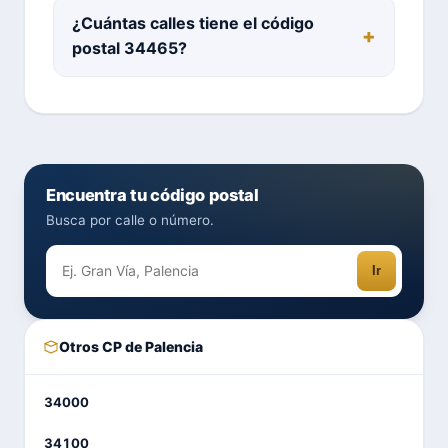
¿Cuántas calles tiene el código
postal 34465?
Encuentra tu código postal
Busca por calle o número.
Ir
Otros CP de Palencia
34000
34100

==

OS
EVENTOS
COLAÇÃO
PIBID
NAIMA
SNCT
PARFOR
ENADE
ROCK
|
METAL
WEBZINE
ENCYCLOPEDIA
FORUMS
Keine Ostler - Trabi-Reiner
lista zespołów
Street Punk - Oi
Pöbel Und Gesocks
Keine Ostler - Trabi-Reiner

---

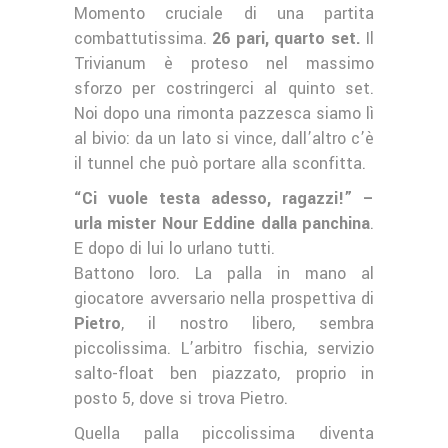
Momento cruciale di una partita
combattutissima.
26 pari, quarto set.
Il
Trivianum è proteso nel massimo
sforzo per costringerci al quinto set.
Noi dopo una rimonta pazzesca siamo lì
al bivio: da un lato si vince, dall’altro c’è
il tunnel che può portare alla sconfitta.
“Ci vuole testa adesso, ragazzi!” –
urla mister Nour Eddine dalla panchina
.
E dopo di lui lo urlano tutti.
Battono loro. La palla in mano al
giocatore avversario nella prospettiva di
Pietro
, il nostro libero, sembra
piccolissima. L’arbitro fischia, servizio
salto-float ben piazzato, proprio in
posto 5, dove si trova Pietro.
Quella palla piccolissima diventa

## [Instructions to follow]
Select every line of the records that contains the word "palla".

## [Response to this exercise]
Battono loro. La palla in mano al
Quella palla piccolissima diventa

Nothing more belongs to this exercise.